SEC Chair Discusses Cryptocurrency Concerns: Speaking at a conference, SEC Chairman Jay Clayton discussed his concerns over the ease with which cryptocurrencies can be stolen or manipulated on exchanges. He explained his view that “[the necessary] safeguards don’t exist in many of the markets where digital currencies trade.”
SEC to Consider Issuing a Request for Comment on Quarterly Reports: On Wednesday, the SEC is set to vote on “whether to issue a Request for Comment on the nature and content of quarterly reports and earnings releases issued by reporting companies.” The move follows an August tweet from President Trump in which he called on the agency to study whether biannual disclosure requirements “would allow greater flexibility & save money.” SEC Chairman Clayton previously indicated he didn’t anticipate the requirement changing for big companies “anytime soon.”
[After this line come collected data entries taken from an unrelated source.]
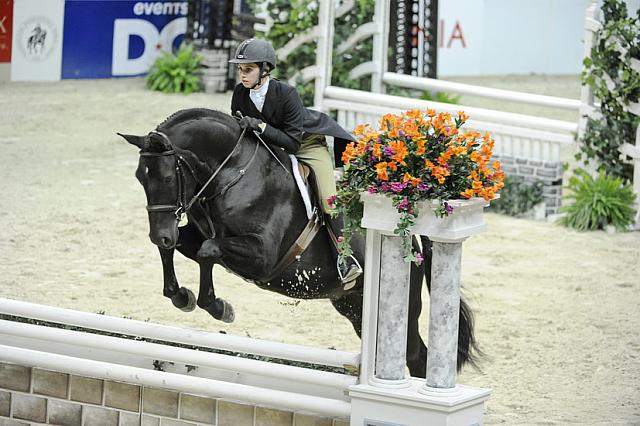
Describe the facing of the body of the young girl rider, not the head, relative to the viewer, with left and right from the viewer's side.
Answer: facing the viewer and to the left of the viewer

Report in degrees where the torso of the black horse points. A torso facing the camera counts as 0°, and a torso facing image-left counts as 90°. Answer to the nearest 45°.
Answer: approximately 45°

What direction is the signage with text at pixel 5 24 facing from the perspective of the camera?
toward the camera

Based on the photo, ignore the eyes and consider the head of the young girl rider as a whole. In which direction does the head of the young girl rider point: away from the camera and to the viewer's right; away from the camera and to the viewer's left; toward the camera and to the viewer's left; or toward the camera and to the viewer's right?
toward the camera and to the viewer's left

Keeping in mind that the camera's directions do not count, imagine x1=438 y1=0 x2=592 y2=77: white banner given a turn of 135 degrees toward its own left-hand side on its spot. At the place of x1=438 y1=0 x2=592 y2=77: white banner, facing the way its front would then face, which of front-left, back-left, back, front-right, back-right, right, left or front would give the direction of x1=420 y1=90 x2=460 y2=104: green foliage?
back-right

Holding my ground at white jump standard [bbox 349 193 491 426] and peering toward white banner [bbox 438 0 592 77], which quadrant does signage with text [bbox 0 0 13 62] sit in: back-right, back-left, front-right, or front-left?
front-left

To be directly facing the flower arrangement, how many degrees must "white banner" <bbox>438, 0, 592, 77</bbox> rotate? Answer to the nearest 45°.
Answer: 0° — it already faces it

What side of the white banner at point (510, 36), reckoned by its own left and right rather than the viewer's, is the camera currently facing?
front

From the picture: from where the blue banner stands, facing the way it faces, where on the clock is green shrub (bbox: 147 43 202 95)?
The green shrub is roughly at 10 o'clock from the blue banner.

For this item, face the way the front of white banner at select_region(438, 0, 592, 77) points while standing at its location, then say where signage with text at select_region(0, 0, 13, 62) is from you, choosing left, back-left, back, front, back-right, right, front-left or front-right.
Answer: front-right

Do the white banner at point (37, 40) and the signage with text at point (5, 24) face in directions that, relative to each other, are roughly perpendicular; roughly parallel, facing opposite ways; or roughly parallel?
roughly parallel

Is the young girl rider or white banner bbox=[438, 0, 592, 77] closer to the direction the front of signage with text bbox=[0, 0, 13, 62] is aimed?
the young girl rider

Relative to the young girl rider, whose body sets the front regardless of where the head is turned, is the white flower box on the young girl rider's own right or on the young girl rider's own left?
on the young girl rider's own left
SEC Adopts FAIR Act Rules Promoting Research Reports on Investment Funds: The SEC adopted rules and amendments designed to promote research on mutual funds, exchange-traded funds, registered closed-end funds, business development companies, and similar covered investment funds. These changes reduce obstacles to providing research on investment funds by harmonizing the treatment of such research with research on other public companies. The Commission took this action in furtherance of the mandate in the Fair Access to Investment Research Act of 2017 (FAIR Act).
OCC Reduces Assessments for Regulated Banks and Savings Associations: The OCC on Friday announced that it will reduce assessments on national banks, federal savings associations, and federal branches and agencies of foreign banks for 2019. The change—which takes effect with the March 31, 2019, assessment—will reduce the marginal rates in its General Assessment Fee Schedule by 10 percent. The agency anticipates the change will reduce total assessments collected by the agency by more than US$90M in 2019. The reduction in marginal rates reflects cost savings in the OCC’s operations and projections of the OCC’s costs and revenue. In a statement, Comptroller Otting said “the agency has demonstrated it can reduce its costs by operating more effectively and efficiently while still ensuring the federal banking system operates in a safe, sound, and fair manner.”
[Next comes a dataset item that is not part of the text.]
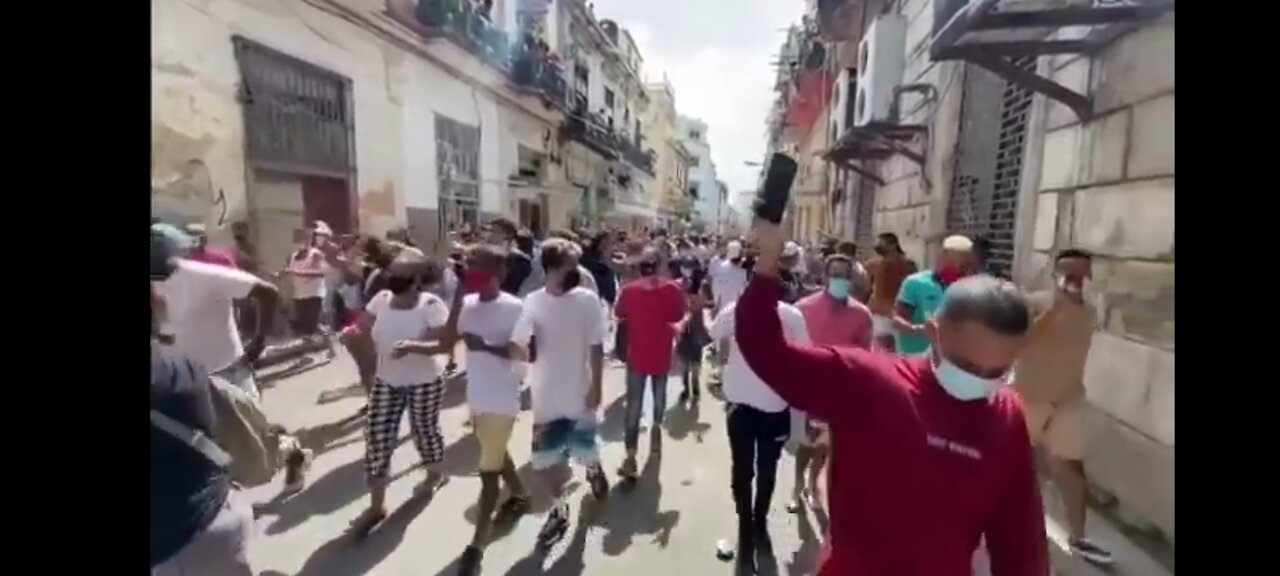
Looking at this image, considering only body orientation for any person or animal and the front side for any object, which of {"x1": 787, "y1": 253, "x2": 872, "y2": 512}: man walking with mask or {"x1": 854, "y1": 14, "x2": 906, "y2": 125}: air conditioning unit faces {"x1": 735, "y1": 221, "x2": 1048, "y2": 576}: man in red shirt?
the man walking with mask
COMINGS AND GOINGS AT THE AGENCIES
Michele Bowman Sworn in at Fed: On Monday, Michelle Bowman was formally sworn in as a member of the Federal Reserve, bringing their number to five. The nominations of Nellie Liang and Marvin Goodfriend remain pending.
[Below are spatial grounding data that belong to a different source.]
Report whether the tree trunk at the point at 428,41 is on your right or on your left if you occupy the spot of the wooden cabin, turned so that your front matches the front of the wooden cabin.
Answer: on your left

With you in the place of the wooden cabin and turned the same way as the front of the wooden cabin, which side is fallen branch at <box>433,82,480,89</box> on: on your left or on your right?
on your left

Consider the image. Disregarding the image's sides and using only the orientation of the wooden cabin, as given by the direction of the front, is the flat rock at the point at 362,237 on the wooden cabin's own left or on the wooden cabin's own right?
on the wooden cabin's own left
Quarles Appointed to Lead Financial Stability Board: On Monday, the international Financial Stability Board appointed Randal Quarles, Governor and Vice Chairman for Supervision at the Federal Reserve, as its new Chair for a three-year term. Mr. Quarles succeeds Bank of England governor Mark Carney, who has led the FSB for the last seven years.
Regional Director of the SEC’s San Francisco Office, to Leave the Agency After Over 16 Years of Service: The SEC announced on Thursday that Jina Choi, Director of the agency’s San Francisco Regional office, will leave the agency at the end of this month after more than 16 years of service. Ms. Choi began her SEC tenure as a staff attorney and rose through the ranks to her leadership position, assuming the role of Director in 2013.